Against her will, the valet and the viscount almost carried her back into her bedchamber. As Linden urged her into bed, Kemble strode across the room and yanked the bell to summon her maid. Pressing her back into the pillows, Lord Linden gave her a crooked grin. “Not sure old Elliot would approve of my taking his wife to bed,” he mumbled weakly, “but one does what one must.”

“What has happened?” she demanded hollowly as a cool cloth was settled across her forehead. “Linden, you must tell me! How serious is it?”

“Shush,” soothed the viscount. “Promise me that you will lie still, and I will tell you all that I may.” Evangeline stilled her agitated motions, allowing Kemble to draw up her bedcovers, and Linden continued. “Elliot was shot, my lady.”

“Shot?” Her voice came out a disembodied whisper. “I do not understand. Where? Why?”

“At Vauxhall. And I regret that I must be the one to tell you, for it was almost certainly my doing—”

“How, my lord? I do not understand.”

“Hush, Evangeline,” he said softly. “Elliot will tell you all, I am sure, when he awakens. But I must tell you that he has lost a bit of blood and will lose a bit more this night if the surgeon is to remove the ball.”

“Oh, God,” she whispered, and despite her best effort, the tears began to fall in earnest.

Lord Linden sat himself gingerly upon the far corner of her bed. “Ma’am, you mustn’t overset yourself. I can assure you that your husband is perfectly indefatigable, and he has been through just this sort of thing before.”

Coloring slightly, the viscount had the good grace to look away. “That is to say, he has been shot once or twice and always pulls through. Old Potter is the best of surgeons and has done the honors on Elliot before, so you need have no concern on that score.”

“Who shot him?” Evangeline cried. “Why?”

Linden shook his head and leaned forward to lay one hand gently across hers. “It was an accident, Evangeline, and even I do not fully understand what happened. It is all caught up in Elliot’s past, and I cannot know what he has told you, so I would rather he explained it, and in his own time. But I can tell you that he was in no way at fault and that he acted very bravely. Now, promise me that you will rest, so that I may go and lend a hand to Potter?”

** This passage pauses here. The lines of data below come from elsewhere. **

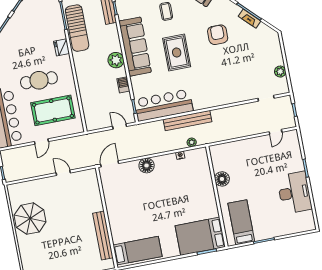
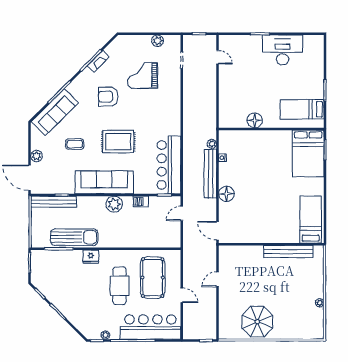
grand piano: (244, 63) -> (142, 75), added
bench: (188, 121) -> (210, 174), moved

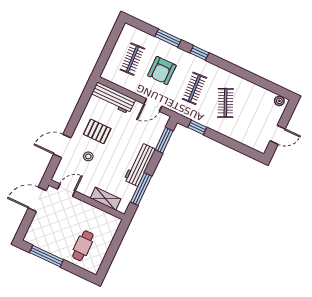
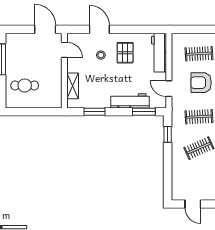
workbench: (140, 165) -> (130, 101), moved
window: (141, 189) -> (95, 112), width x0.69

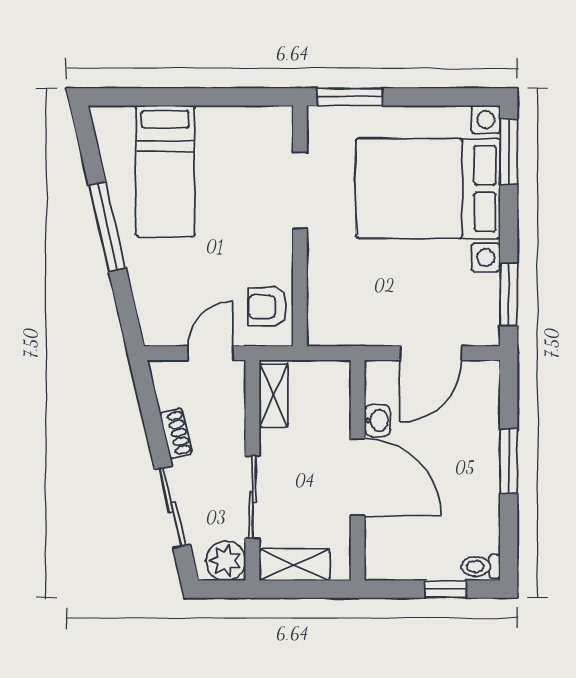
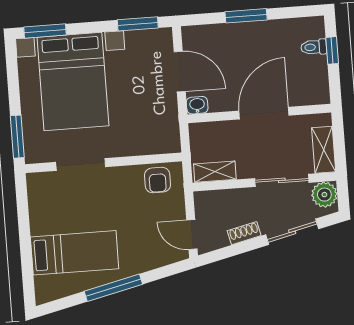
door: (211, 353) -> (192, 235), moved
washbasin: (377, 420) -> (197, 105), moved
toilet: (481, 566) -> (314, 47), moved, turned 90

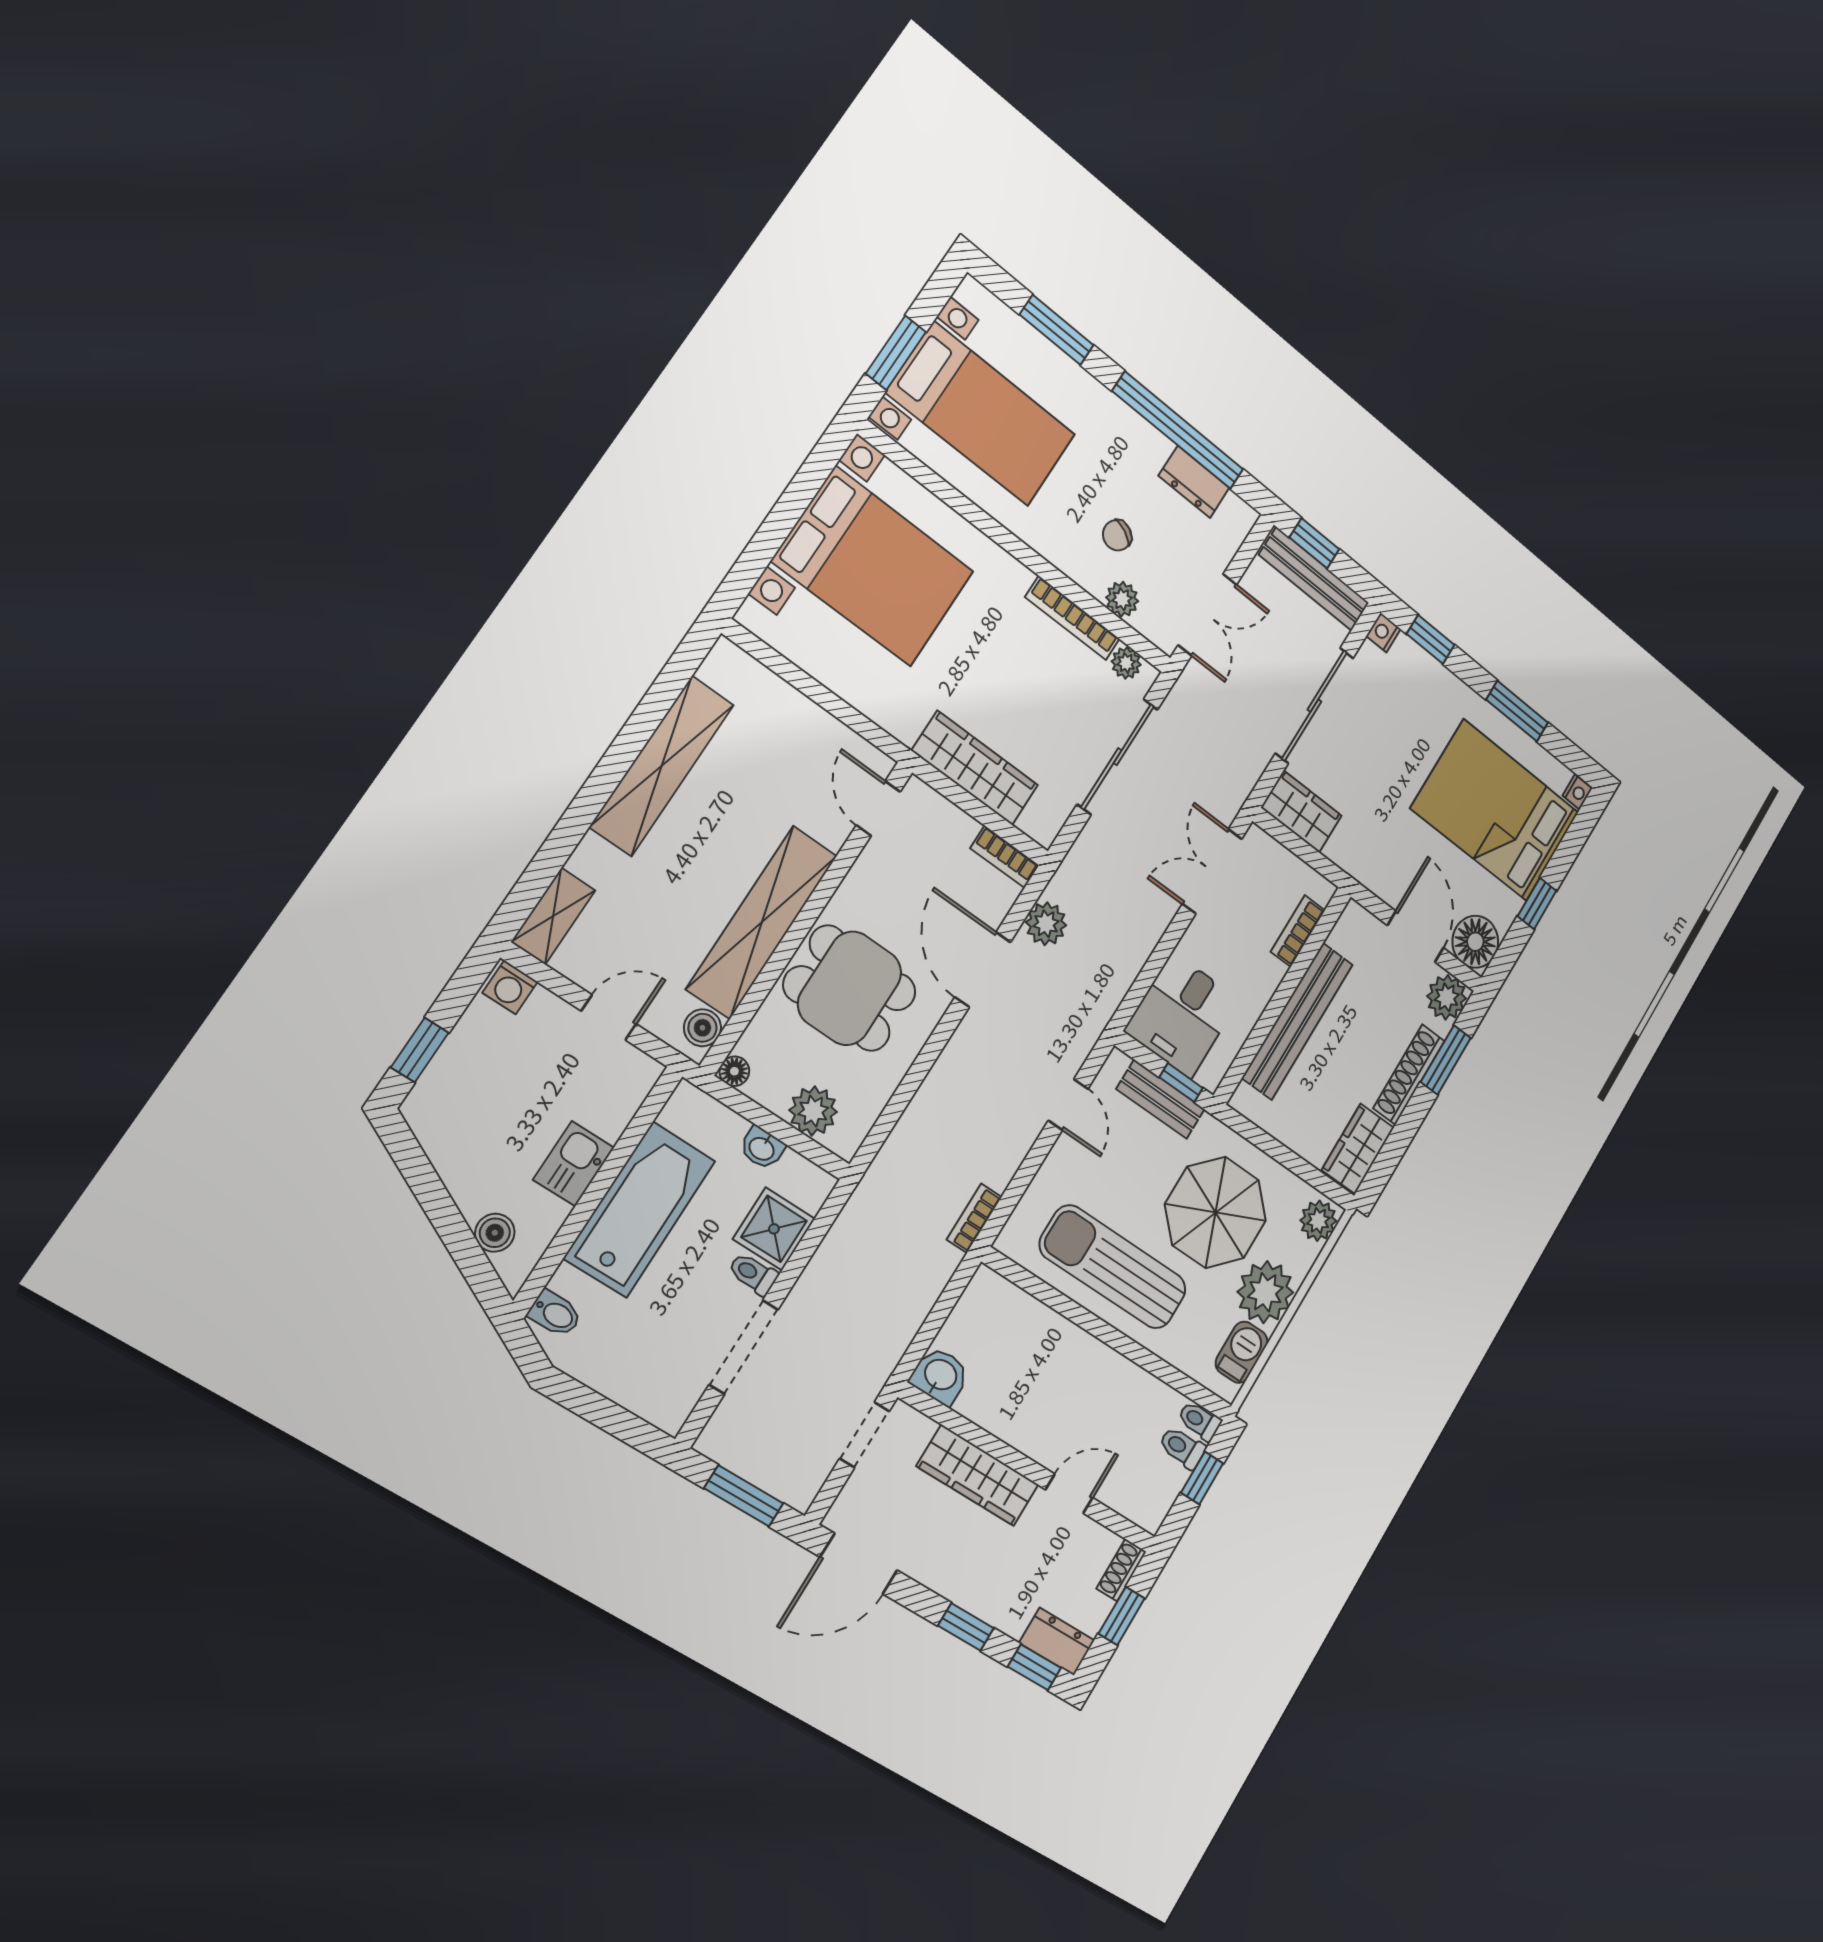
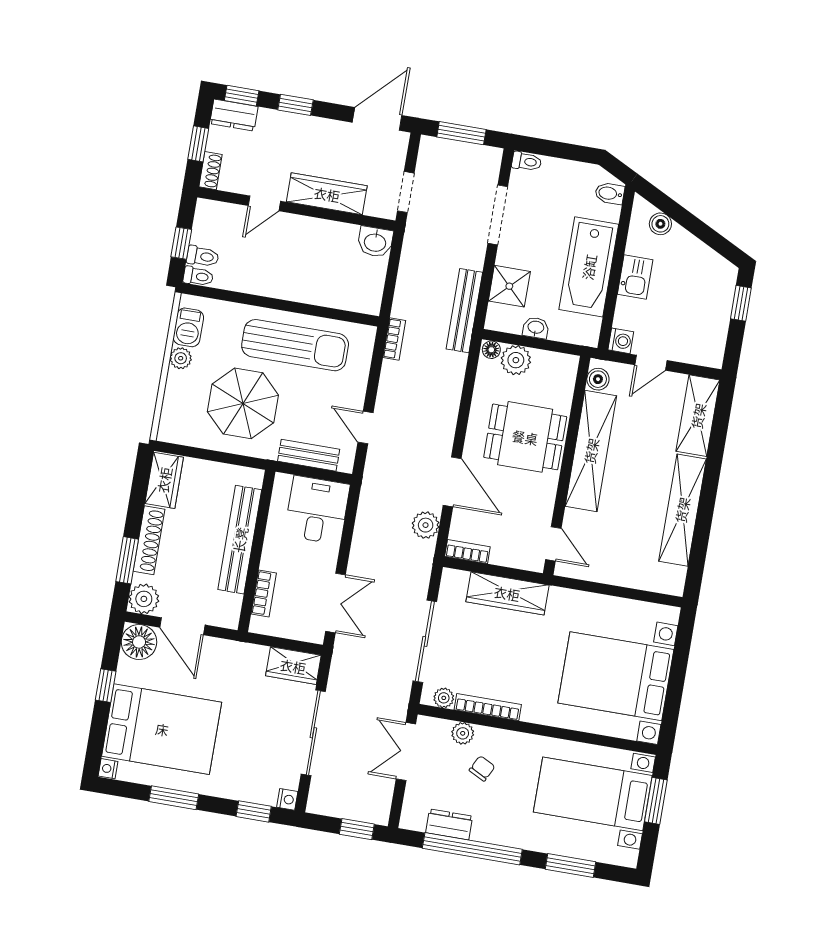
bench: (1314, 579) -> (464, 311), moved, turned 90
shelving: (553, 916) -> (698, 416), width x1.50, depth x1.33
washing machine: (510, 987) -> (621, 341), moved, turned 90
floor lamp: (734, 1071) -> (491, 350), moved
window: (1181, 1083) -> (300, 470), removed
plant: (1318, 1221) -> (172, 426), removed
toilet: (753, 1274) -> (527, 162), moved
plant: (1265, 1292) -> (181, 358), width x0.53, depth x0.53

“Yes, all right,” she whispered hoarsely, her mind already clawing toward its own conclusion. But with those same conclusions came a strange sense of calm. Already, her husband lay wounded, perhaps fatally. Evangeline had conjured up many ugly imaginings about what her marriage might be like, yet, regardless of how real her fears became, she had entered into the union of her own accord. She was now his wife.

The phrases
for better or for worse, in sickness and in health
began to echo in her mind. Yet Evangeline ruthlessly refused to consider the last of her vows, for it was unthinkable that Elliot might die. Almost unconsciously, her hands grasped the bed linens and pushed them away. She could not let him die. She had fallen imprudently in love with him, and she had surrendered to her physical desire for him. If fate now required her to pay for her weakness by means of a marriage that fell far short of her girlhood dreams, she must simply remind herself that it was a marriage nonetheless, and she was long past girlhood. For now, duty called, and she would see to it.

Indeed, she harshly reprimanded herself, a wife’s place was by her husband’s side. She should be ashamed of swooning, babe or no. Moreover, she, of all women, had no business languishing upon her bed like some delicate, overbred debutante. As soon as Lord Linden finished instructing her maid and quit the room, Evangeline slid out of the bed. She had responsibilities.